According to the World Health Organization, a solution of 70% alcohol with a contact time of 1 minute would inactivate the new coronavirus, meaning that the surface must stay wet for this amount of time. However, isopropyl alcohol can degrade some types of rubber and plastic with repeated use, so to ensure you do not compromise the integrity of your equipment we recommend contacting the manufacturer for guidance. In addition, please be aware when using alcohol near any source of heat, flame, sparks or enriched gas, that it is highly volatile and flammable, presenting a significant risk of fire and explosion.

Can I use heat or hot water to disinfect equipment?
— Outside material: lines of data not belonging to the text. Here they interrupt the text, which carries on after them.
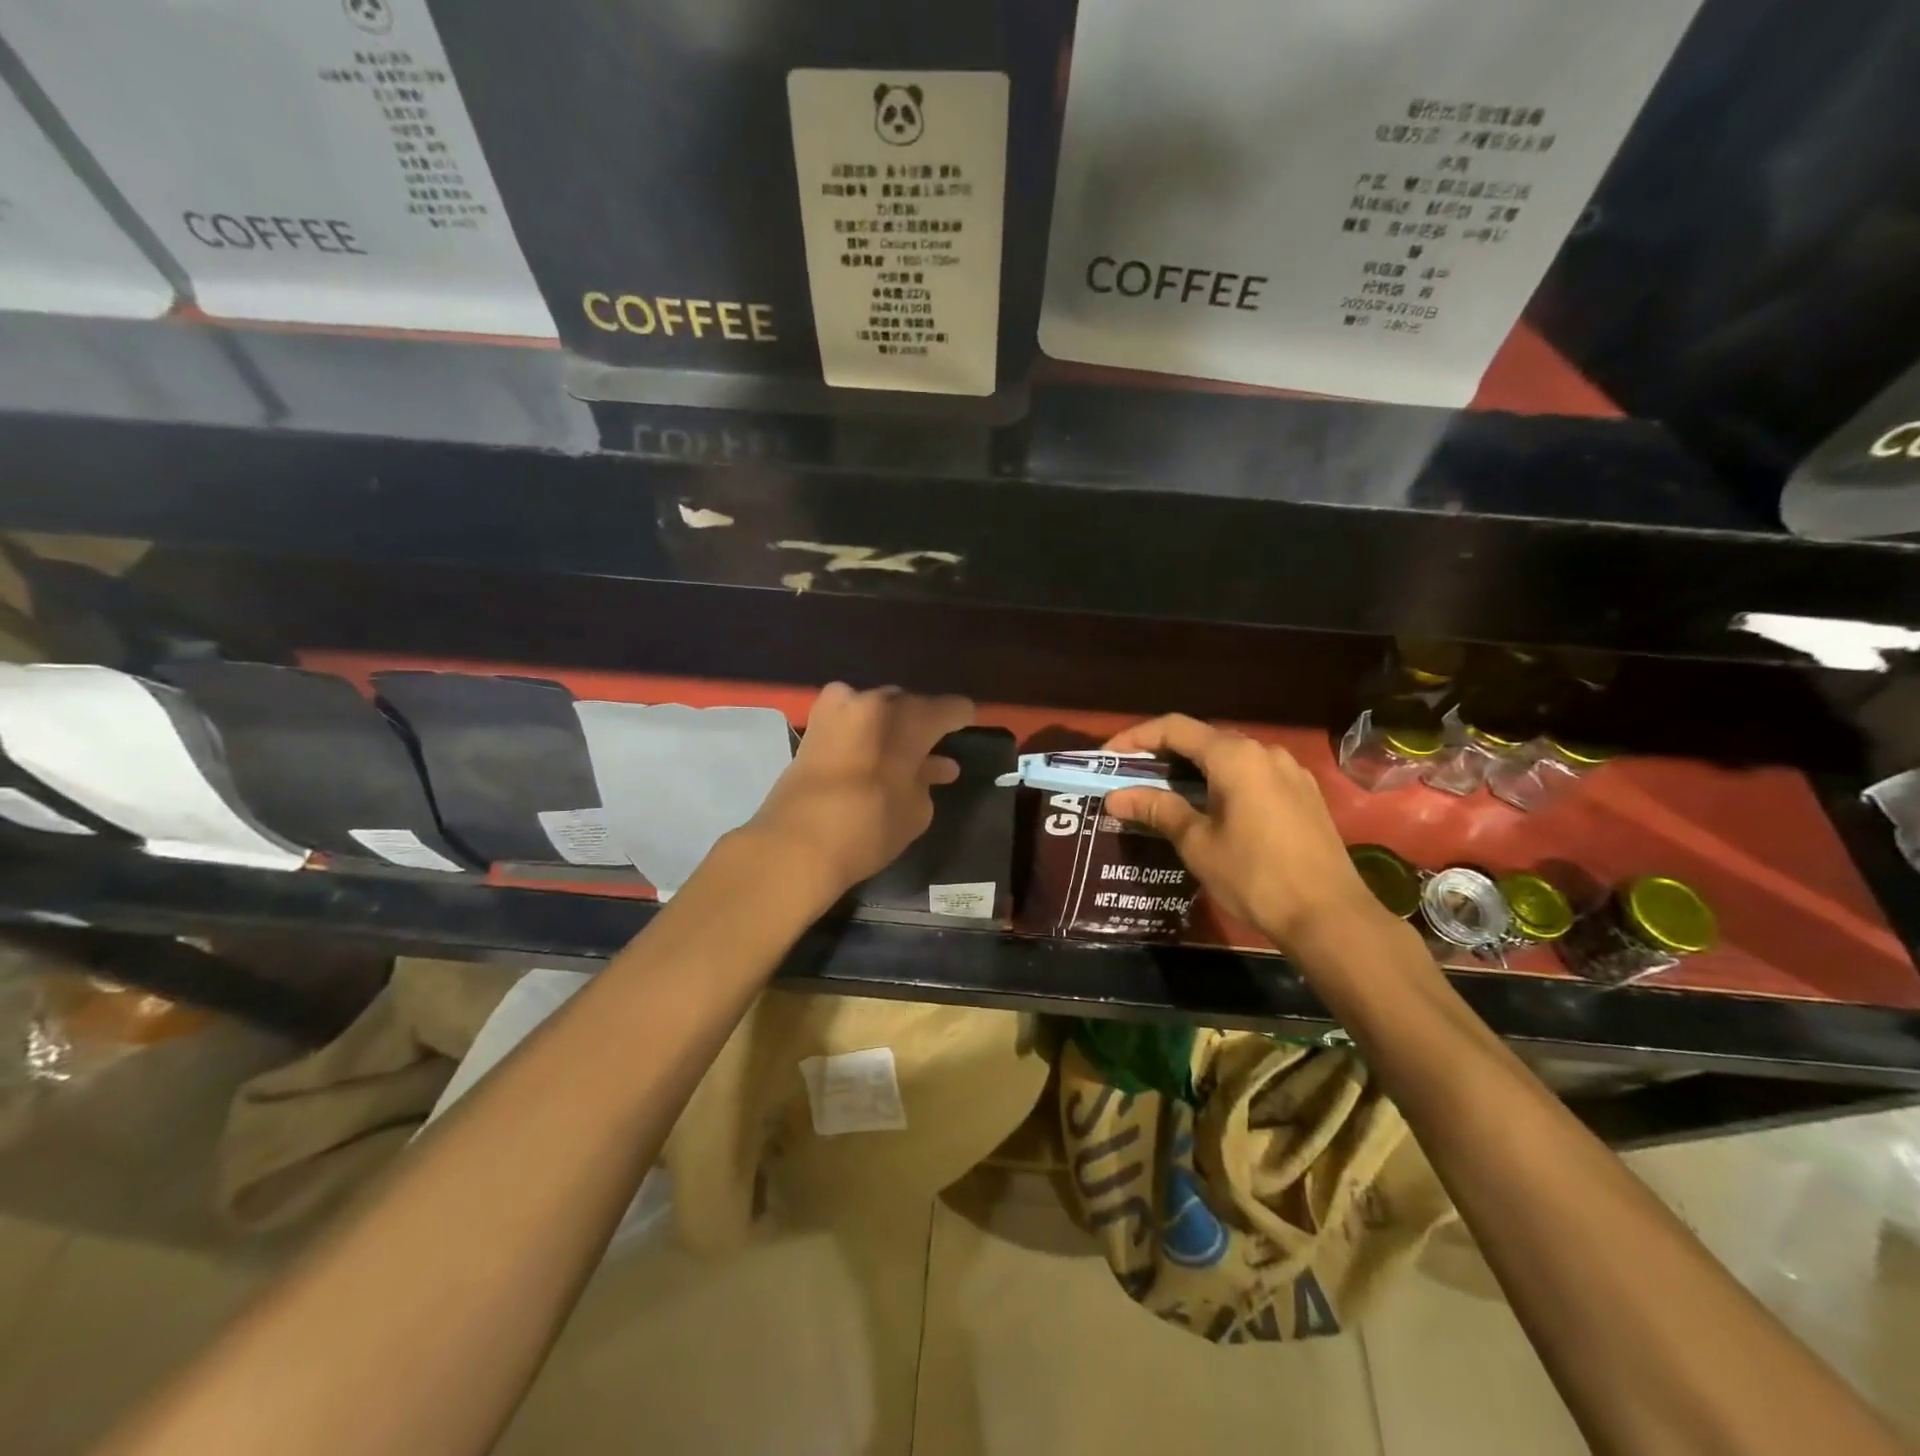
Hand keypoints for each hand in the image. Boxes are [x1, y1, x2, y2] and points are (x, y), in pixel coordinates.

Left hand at [749, 683, 975, 896]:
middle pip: (908, 704)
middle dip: (921, 722)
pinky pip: (850, 721)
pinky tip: (873, 753)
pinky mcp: (812, 728)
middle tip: (933, 744)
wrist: (796, 844)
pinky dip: (865, 733)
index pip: (948, 708)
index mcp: (908, 718)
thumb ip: (927, 781)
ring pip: (876, 710)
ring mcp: (838, 711)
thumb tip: (930, 768)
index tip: (969, 723)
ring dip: (891, 728)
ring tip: (905, 753)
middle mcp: (873, 702)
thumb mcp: (917, 811)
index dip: (962, 716)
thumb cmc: (869, 827)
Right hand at [1101, 714, 1383, 947]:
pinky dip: (1223, 781)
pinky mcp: (1304, 794)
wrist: (1329, 915)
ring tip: (1167, 793)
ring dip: (1194, 769)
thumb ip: (1157, 809)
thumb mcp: (1197, 843)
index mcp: (1236, 756)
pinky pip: (1254, 774)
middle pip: (1203, 738)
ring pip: (1230, 757)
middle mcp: (1265, 752)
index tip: (1108, 758)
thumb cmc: (1255, 876)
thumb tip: (1116, 796)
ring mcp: (1291, 771)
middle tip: (1132, 777)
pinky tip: (1212, 808)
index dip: (1136, 737)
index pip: (1175, 728)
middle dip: (1164, 753)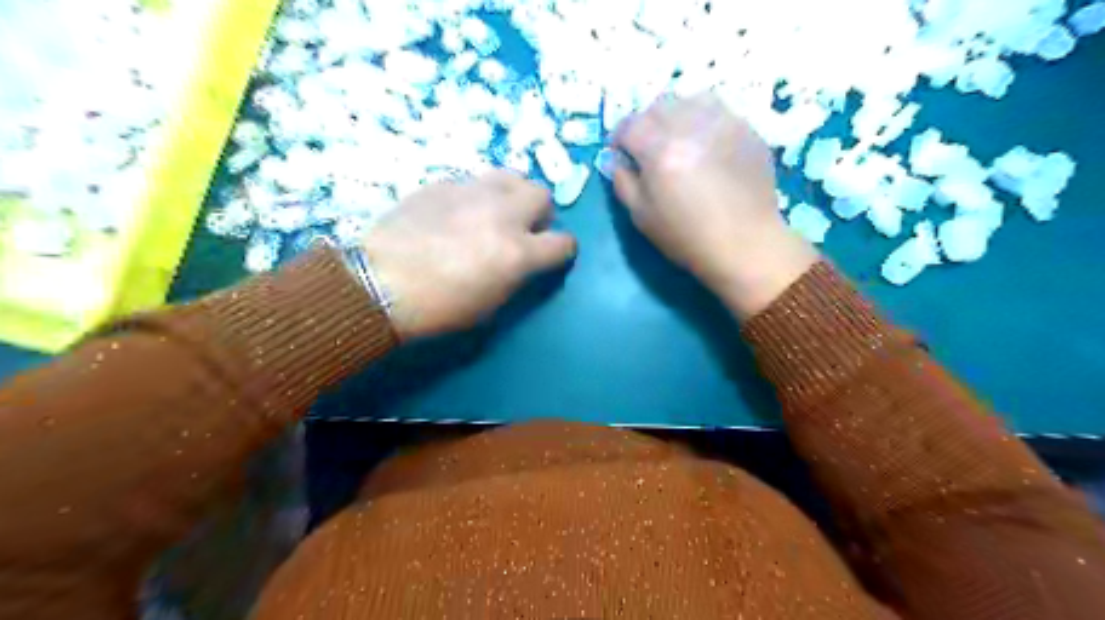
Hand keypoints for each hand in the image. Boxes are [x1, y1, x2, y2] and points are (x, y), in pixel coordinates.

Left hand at [358, 171, 579, 339]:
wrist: (378, 285)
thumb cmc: (438, 309)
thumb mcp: (491, 304)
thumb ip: (518, 275)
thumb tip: (525, 260)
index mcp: (518, 254)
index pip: (564, 242)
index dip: (563, 250)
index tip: (553, 255)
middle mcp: (503, 215)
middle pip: (542, 195)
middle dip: (540, 214)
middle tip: (522, 230)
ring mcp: (471, 193)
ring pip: (512, 176)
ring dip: (513, 194)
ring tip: (496, 212)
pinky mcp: (443, 183)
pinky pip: (474, 180)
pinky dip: (477, 195)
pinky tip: (458, 212)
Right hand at [613, 92, 817, 318]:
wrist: (745, 244)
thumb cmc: (687, 237)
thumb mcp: (642, 216)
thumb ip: (623, 181)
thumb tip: (615, 158)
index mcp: (660, 151)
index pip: (629, 125)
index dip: (619, 138)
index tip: (622, 153)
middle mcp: (691, 127)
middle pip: (658, 105)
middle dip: (647, 123)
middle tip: (650, 148)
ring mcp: (724, 123)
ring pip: (691, 99)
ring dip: (677, 114)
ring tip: (680, 138)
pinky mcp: (747, 128)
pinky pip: (719, 110)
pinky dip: (705, 120)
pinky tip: (707, 145)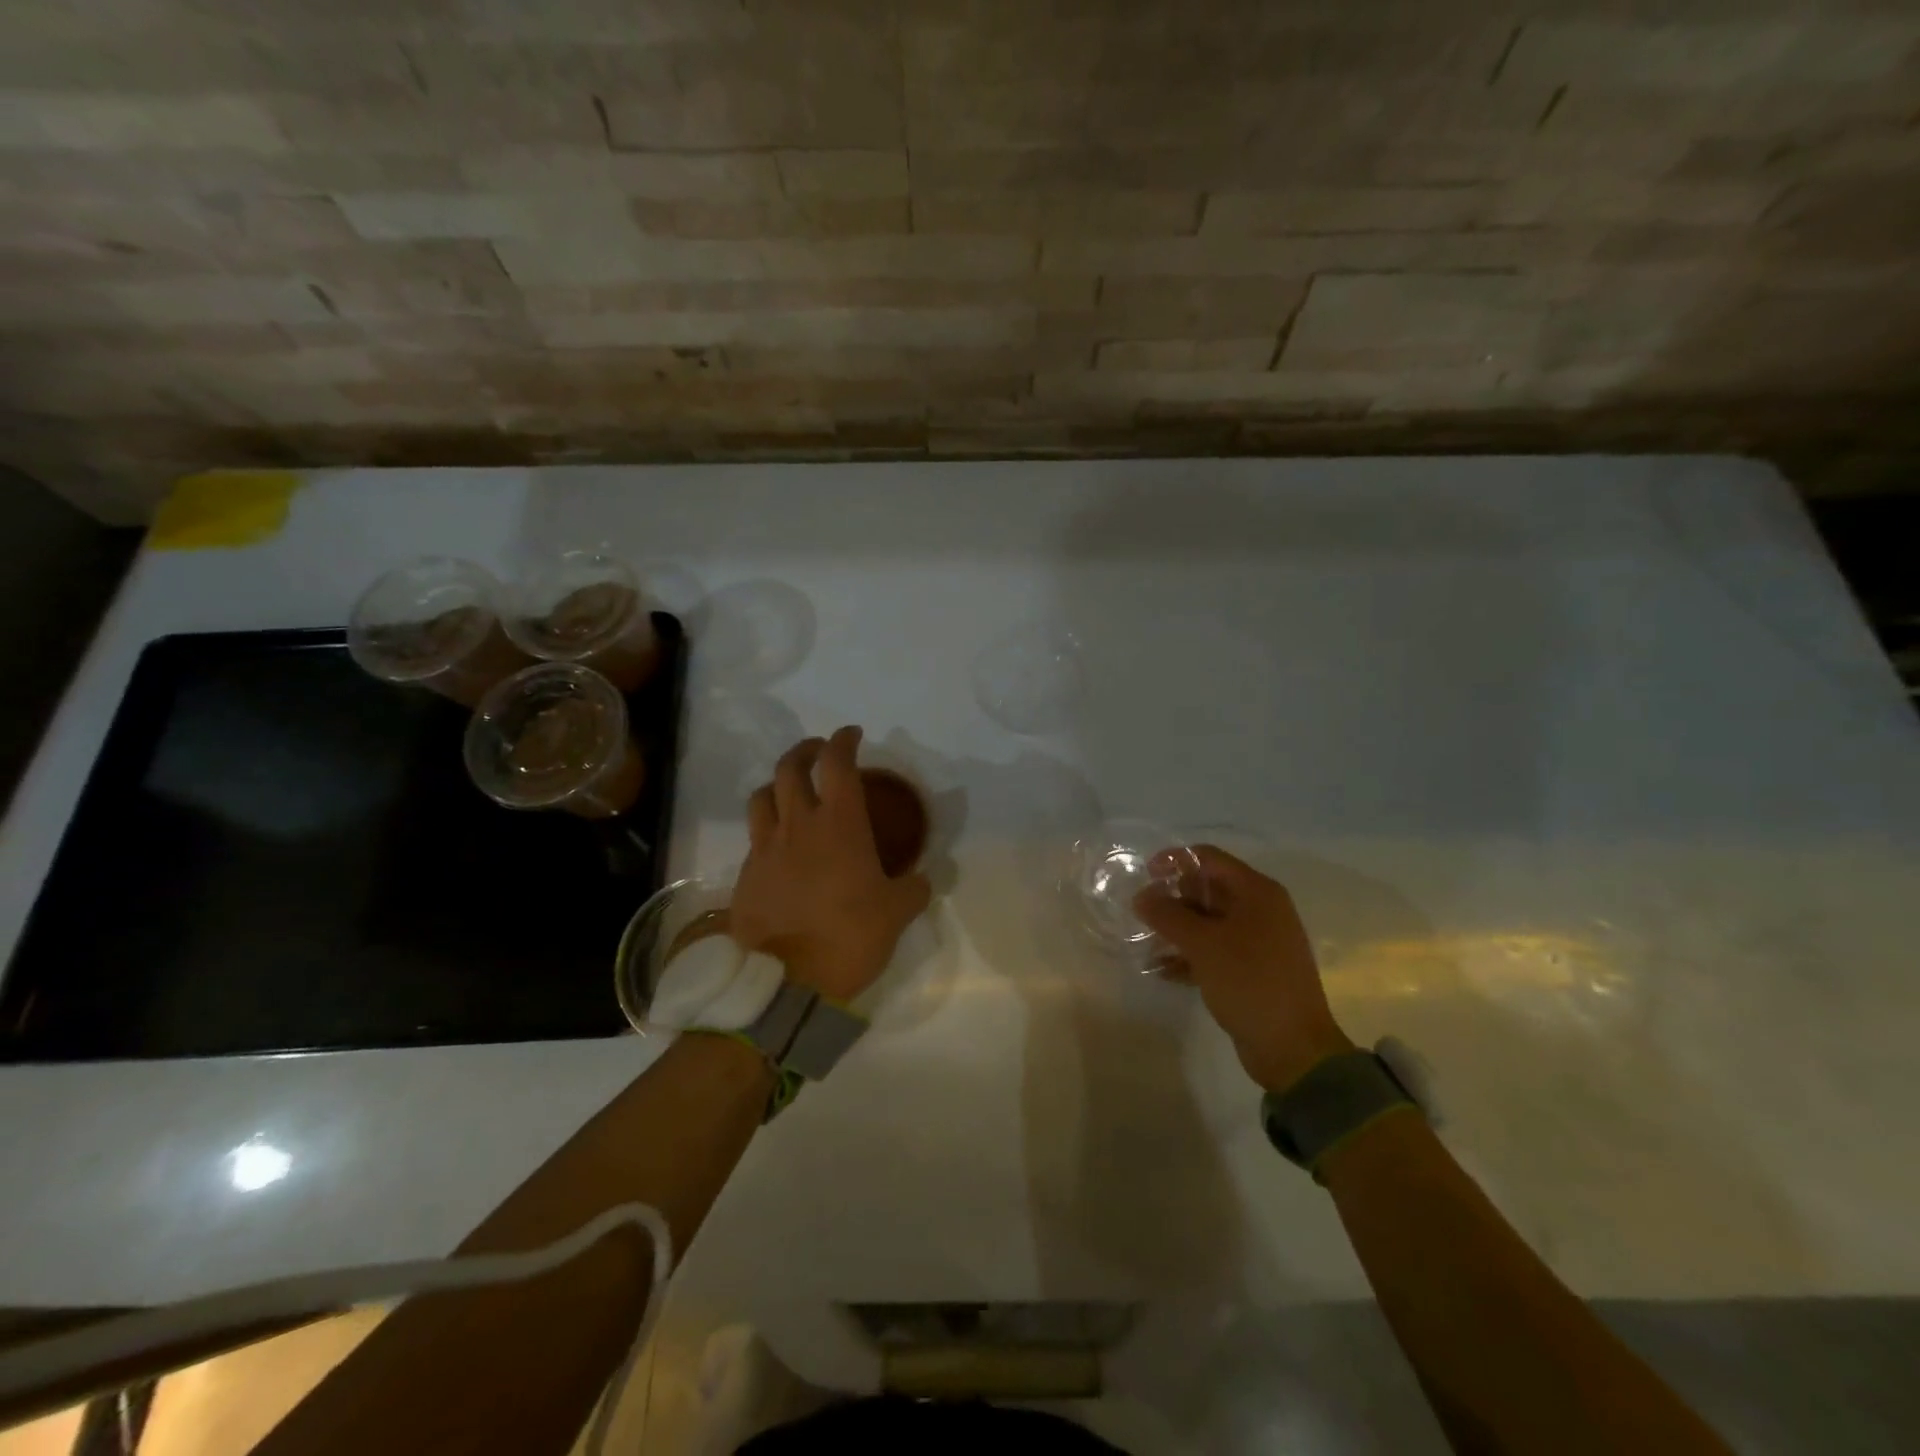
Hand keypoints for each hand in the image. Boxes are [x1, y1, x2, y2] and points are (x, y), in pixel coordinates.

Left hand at [731, 726, 932, 1002]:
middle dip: (805, 751)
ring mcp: (766, 849)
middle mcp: (798, 825)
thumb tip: (920, 878)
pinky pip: (754, 838)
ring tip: (790, 792)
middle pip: (789, 767)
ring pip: (762, 796)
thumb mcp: (897, 913)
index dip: (843, 740)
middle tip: (819, 753)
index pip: (837, 763)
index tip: (852, 734)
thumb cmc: (850, 938)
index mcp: (839, 823)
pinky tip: (780, 848)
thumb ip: (913, 887)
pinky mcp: (746, 876)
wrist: (787, 983)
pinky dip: (767, 829)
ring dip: (777, 785)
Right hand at [1134, 845, 1352, 1092]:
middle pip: (1208, 889)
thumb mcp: (1202, 944)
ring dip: (1177, 930)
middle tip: (1143, 915)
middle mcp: (1261, 910)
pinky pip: (1214, 950)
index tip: (1145, 876)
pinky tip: (1162, 971)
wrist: (1293, 1049)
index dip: (1175, 861)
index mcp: (1257, 892)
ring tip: (1146, 944)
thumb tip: (1141, 896)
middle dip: (1173, 899)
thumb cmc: (1249, 982)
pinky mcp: (1252, 969)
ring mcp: (1258, 941)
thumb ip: (1167, 915)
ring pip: (1208, 922)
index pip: (1209, 859)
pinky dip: (1189, 955)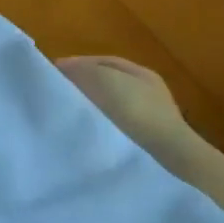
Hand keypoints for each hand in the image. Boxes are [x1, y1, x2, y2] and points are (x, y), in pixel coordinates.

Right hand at [57, 56, 186, 147]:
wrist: (170, 160)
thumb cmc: (137, 110)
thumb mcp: (102, 79)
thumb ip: (80, 69)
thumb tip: (63, 69)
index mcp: (142, 73)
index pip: (103, 62)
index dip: (76, 64)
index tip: (53, 74)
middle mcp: (149, 94)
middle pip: (107, 84)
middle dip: (83, 87)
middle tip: (60, 95)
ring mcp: (152, 122)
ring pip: (112, 108)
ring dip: (92, 110)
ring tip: (71, 116)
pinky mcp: (149, 147)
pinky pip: (117, 130)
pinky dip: (102, 128)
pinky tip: (89, 134)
Theoretically, heat is an efficient way to kill the new coronavirus. However, we are unaware of any studies the have been conducted on the survivability of the virus on scuba equipment. Using heat may not be the best method of disinfecting in terms of time-effectiveness. Some studies have shown that a temperature of between 60-68 degrees Celsius will inactivate the virus after 30-60 minutes. It does not seem feasible to keep scuba equipment at this high temperature for this amount of time for a few reasons — one being that it could damage or distort some parts and another being that you would have to use a specifically designed hot water bath or constantly monitor and adjust your heating mechanism to maintain a constant water temperature for that duration.

It should be noted that quite a few studies have been conducted to determine temperatures that will kill the new coronavirus. The temperatures specified previously were selected as they are on the lower end of the spectrum tested, and they closely match with the generally accepted disinfection method in the scientific community: 60 degrees Celsius for almost one hour.